Will did a deep dive into I/O scheduling in our LHR clusters, after Tigris nudged us about performance/reliability issues in their FoundationDB cluster running in that region. Using metrics, system configuration, and statekeeping data, Will isolated Tigris’s workloads to a concentrated cluster of SSDs with a particular make/model, which we now know to have an iffy performance envelope for the kinds of work we do. The bigger problem wasn’t so much the drives as it was the scheduling we did: because Tigris created their series of volumes for this region in rapid succession, they all got scheduled on a small subset of our storage capacity in the region. Worse, a consequence of our scheduling algorithm was that the periodic snapshot backups of these volumes were all scheduled to fire in tandem, concentrating a large amount of I/O activity on a small number of drives (the graph of what was happening looked like a stable EKG). Scheduling improvements are a theme of the infra work that we’re doing right now, but this issue in particular surfaced an unexpected (and straightforward to fix) issue: we needed to be adding jitter to the timing of our backup jobs.
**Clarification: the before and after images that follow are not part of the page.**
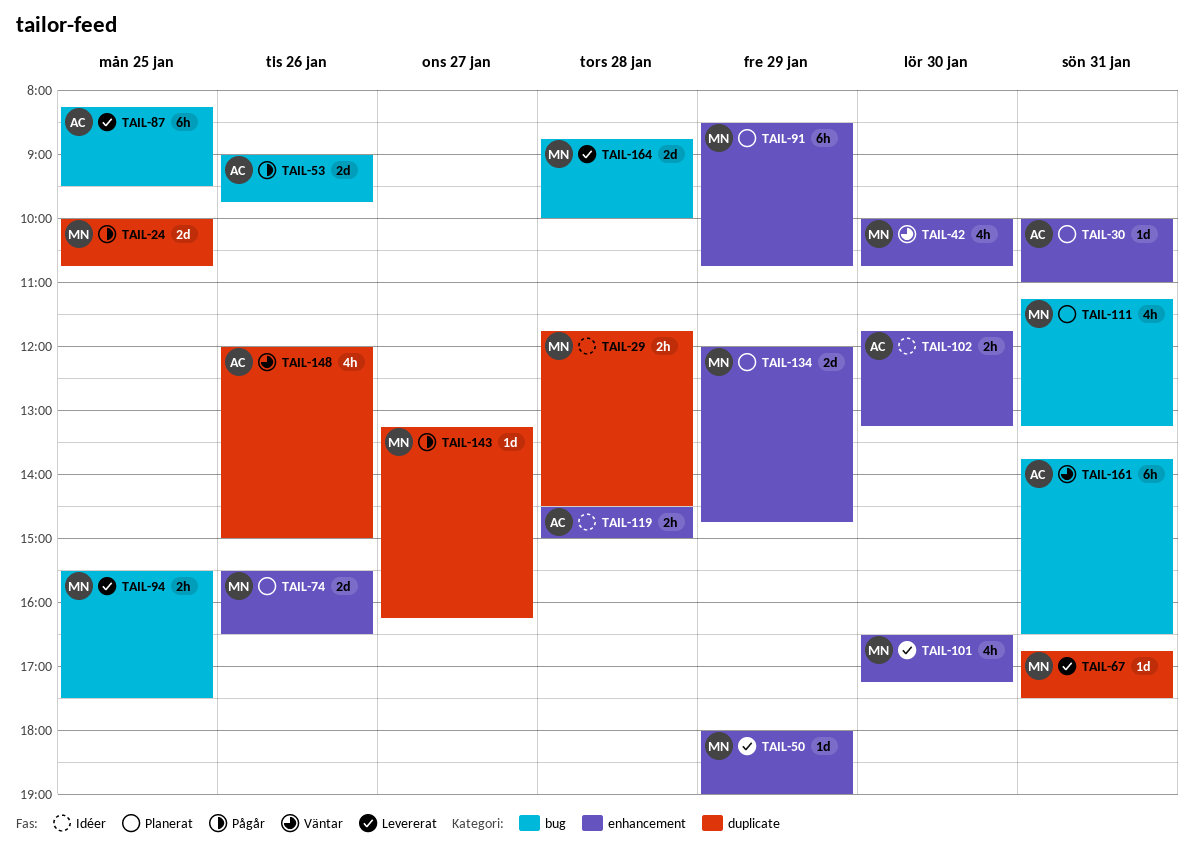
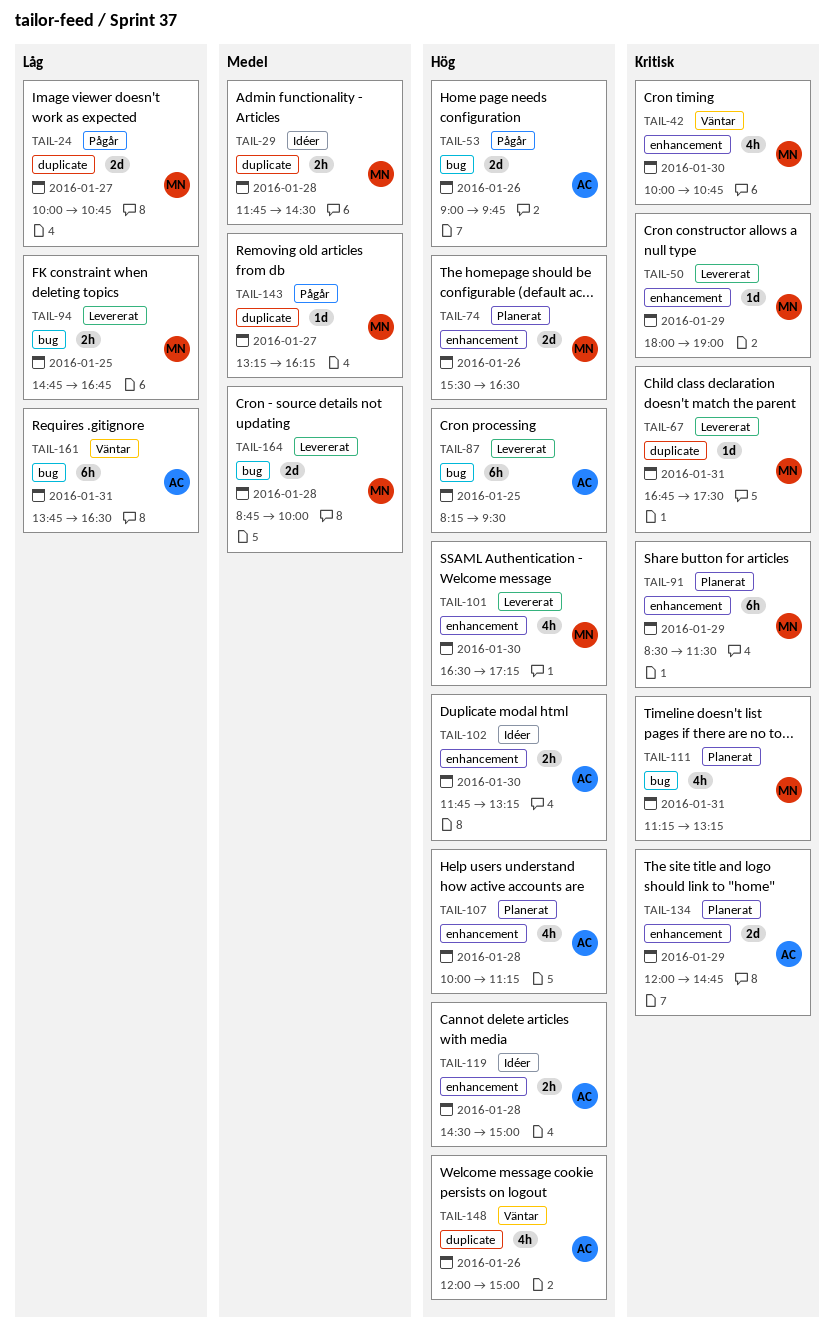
TAIL-24, day: Jan 25 -> Jan 27
TAIL-30: present -> none
TAIL-91, ends: 10:45 -> 11:30
TAIL-94, begins: 15:30 -> 14:45
TAIL-94, ends: 17:30 -> 16:45
TAIL-107: none -> present
TAIL-134, owner: MN -> AC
Ben is hip-deep in a fleetwide upgrade of our worker OS distributions. This is a tricky and annoying problem. Most of what runs on a worker physical for us is software we build and ship ourselves, in some cases several times a week. Beyond that, we have an established runbook for upgrading our OS kernels; we don’t run the distro-version-native kernel version anywhere (we have fussy eBPF dependencies, among other things). But the distro itself, which in particular sticks us with a specific version of systemd, is a gigantic pain to upgrade; we have consistent OS kernels across the fleet, but not consistent distro versions. That’s changing, but it’s a complicated process, involving workload migrations and, in some cases, reprovisioning servers, which surfaces fun bugs like “the semi-random identifiers we create for Fly Machines are influenced by the provenance of the worker physical on which it was created, meaning a reprovisioned host can cause Machine ID collisions”. That bug hasn’t happened, because Ben is auditing the stack for problems like that.
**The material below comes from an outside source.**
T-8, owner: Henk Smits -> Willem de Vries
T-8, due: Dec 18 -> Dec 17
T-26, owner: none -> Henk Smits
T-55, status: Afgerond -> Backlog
Dusty has been the capacity czar for the past couple months. As you can see from this week’s BOS outage, this is an important issue for us. We’ve integrated our scheduler state with system metrics and used that to create new capacity threshold numbers for the fleet, which now informs our provisioning; a lot of the guesswork has been taken out of where we’re shipping and racking new servers. We’ve shifted some capacity (ORD gave some servers to EWR, for instance), and reallocated a backlog of servers to different regions. We now have a runbook for provisioning new capacity in existing regions that uses a lightweight version of our machine migration (for apps without storage) to rebalance as capacity is added.

JP has been working on improving Fly Machine scheduling across the fleet, which was also implicated in an incident this week. We now have stricter placement logic that ensures multiple Fly Machines for the same app created concurrently are distributed across worker physicals. Our Machines API now handles some of the retry logic that our CLI, flyctl, was using before; unlike flyctl, which is open-source and doesn’t have APIs that can specifically place a Fly Machine on a specific worker physical, our API gateways do have visiblity into the physicals in a region, and we now take advantage of that.